Again, that slow, morose shake of his head. “She’s innocent in all this. She just wanted to help me. She had no idea what I was doing.”

“Then who took the last polaroid?” Josie demanded. Her voice was getting high-pitched again.

He mumbled something to himself, but Josie couldn’t make it out. She stepped closer, now tempted to go after him, to try to drag him back to the center of the perch they were on and do whatever she had to do to get an answer. She opened her mouthto interrogate him further, but he spoke before she could get a word out.

“Losing everything you love feels like falling,” he said. “From a very great height.”

Then he crossed his arms over his chest and let his body fall.

SIXTY-FIVE

TWO WEEKS LATER

“What are we doing here, Quinn?” Turner pushed his curly mop away from his forehead.
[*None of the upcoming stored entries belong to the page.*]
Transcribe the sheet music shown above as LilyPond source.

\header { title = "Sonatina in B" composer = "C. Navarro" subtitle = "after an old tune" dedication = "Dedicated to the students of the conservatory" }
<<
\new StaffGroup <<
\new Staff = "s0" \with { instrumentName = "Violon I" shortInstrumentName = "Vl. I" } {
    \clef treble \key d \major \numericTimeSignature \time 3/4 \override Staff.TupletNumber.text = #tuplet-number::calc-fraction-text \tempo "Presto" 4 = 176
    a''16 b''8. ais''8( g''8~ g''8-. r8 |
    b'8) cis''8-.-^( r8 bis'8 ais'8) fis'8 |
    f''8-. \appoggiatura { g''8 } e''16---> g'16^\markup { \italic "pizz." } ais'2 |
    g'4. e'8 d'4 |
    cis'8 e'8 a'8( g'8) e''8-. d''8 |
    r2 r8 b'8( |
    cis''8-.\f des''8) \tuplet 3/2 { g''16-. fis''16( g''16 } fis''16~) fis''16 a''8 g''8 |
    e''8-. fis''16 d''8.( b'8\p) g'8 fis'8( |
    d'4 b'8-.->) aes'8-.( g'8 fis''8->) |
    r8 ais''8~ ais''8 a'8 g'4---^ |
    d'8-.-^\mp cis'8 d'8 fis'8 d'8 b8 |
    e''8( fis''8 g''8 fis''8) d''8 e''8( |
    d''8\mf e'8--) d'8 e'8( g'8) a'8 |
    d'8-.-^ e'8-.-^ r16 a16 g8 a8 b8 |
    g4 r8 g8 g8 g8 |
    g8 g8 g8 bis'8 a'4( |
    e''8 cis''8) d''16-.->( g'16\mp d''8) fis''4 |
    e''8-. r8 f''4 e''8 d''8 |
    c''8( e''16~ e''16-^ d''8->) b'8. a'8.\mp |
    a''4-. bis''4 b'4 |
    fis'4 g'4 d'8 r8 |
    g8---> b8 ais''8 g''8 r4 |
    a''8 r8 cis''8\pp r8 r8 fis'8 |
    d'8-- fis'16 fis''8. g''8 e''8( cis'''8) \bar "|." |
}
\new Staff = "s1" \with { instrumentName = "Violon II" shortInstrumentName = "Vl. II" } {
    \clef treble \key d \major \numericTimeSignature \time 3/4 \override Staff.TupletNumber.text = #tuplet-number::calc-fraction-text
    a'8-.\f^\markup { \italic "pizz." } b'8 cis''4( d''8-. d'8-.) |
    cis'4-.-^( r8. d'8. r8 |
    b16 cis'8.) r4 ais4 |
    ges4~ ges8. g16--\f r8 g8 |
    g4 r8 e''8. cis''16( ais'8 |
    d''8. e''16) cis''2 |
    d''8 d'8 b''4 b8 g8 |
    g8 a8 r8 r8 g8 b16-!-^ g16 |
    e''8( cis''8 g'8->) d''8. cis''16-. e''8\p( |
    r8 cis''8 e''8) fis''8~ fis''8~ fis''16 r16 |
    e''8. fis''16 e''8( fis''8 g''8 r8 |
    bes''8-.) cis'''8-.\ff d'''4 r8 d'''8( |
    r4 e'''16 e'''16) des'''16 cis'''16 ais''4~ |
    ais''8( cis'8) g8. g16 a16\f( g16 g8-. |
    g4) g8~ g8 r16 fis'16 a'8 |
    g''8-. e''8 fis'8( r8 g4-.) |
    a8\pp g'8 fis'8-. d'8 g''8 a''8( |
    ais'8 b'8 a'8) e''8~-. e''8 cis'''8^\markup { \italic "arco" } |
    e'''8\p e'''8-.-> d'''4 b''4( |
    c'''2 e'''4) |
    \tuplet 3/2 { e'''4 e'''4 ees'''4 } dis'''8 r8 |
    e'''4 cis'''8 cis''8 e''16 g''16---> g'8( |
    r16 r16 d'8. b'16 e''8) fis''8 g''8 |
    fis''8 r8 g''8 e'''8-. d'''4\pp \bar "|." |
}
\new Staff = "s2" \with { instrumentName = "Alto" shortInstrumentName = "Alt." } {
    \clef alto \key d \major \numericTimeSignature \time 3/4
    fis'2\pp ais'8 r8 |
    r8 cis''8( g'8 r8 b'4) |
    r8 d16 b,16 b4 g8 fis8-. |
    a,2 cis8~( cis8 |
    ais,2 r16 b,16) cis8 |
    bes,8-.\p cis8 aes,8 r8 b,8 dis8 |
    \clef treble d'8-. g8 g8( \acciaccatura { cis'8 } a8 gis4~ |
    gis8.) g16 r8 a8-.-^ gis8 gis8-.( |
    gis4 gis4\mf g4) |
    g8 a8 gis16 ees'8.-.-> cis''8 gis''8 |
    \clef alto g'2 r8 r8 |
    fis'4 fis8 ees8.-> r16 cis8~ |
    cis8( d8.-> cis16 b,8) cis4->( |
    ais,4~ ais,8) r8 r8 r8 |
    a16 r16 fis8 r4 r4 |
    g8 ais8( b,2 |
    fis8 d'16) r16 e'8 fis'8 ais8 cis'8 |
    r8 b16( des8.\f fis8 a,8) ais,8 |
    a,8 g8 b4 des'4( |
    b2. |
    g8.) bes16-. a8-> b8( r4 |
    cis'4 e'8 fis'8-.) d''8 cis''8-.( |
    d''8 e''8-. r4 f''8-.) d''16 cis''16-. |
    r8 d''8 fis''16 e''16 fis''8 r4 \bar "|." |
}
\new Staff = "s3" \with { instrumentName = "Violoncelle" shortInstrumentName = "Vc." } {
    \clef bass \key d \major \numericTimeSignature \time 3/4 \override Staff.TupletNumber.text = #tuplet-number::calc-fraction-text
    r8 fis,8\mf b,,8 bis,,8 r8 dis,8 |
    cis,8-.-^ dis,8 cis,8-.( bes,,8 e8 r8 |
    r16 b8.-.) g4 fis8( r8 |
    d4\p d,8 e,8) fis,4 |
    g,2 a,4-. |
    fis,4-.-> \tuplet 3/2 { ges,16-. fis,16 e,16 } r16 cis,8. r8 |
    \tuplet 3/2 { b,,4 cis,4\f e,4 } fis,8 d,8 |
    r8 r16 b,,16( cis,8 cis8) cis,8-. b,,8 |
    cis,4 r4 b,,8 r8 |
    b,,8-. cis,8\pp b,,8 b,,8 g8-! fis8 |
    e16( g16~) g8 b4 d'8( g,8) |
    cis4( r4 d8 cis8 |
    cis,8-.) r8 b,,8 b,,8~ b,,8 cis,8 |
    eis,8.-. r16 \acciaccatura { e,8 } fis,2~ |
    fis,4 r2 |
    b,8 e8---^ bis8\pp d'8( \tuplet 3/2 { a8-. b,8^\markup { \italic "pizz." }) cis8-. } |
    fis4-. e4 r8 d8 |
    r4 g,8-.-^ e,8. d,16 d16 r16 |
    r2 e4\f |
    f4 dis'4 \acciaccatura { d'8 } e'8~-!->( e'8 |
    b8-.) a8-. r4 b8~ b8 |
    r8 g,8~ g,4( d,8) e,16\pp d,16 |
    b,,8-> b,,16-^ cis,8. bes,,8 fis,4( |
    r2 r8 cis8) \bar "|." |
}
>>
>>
A sheen of sweat covered his face. He was wearing his suit jacket even though it was almost one hundred degrees.

Josie kept walking down one of the tree-lined streets of the oldest residential neighborhood in the city. Stately Victorian homes rose up on either side, their manicured lawns stretched out like emerald carpets. Her friend Misty lived only a couple of blocks away. If Turner wasn’t with her, she’d stop by and have lunch. The pleasant thought of Misty and Harris was pushed to the back of her mind as the old Cook residence came into view.

“This is it,” Josie said, stopping in front of the home.

Turner sighed. “We’re still on this. Quinn, you have to let this shit go. The Polaroid Killer is dead. The girl survived. We have no leads on the mysterious grandmother but hey, I don’t think Granny is going to go on a stabbing spree, so case closed.”

Except it wasn’t closed. Not for Josie. She couldn’t stop thinking about the grandmotherly woman who’d bought Bell access to the classic cars on Schock’s Auto Repair lot. She couldn’t sleep at night wondering about the final polaroid, taken inside her house. The rest of the team was more or lessconvinced that Bell had lied about not taking it. Noah said it was just another way to screw with her mind. Gretchen thought he’d denied taking it because he knew it would have this effect on her. Slowly drive her out of her mind. Who could trust a man who’d lied to his wife for over a decade and slaughtered so many innocent people?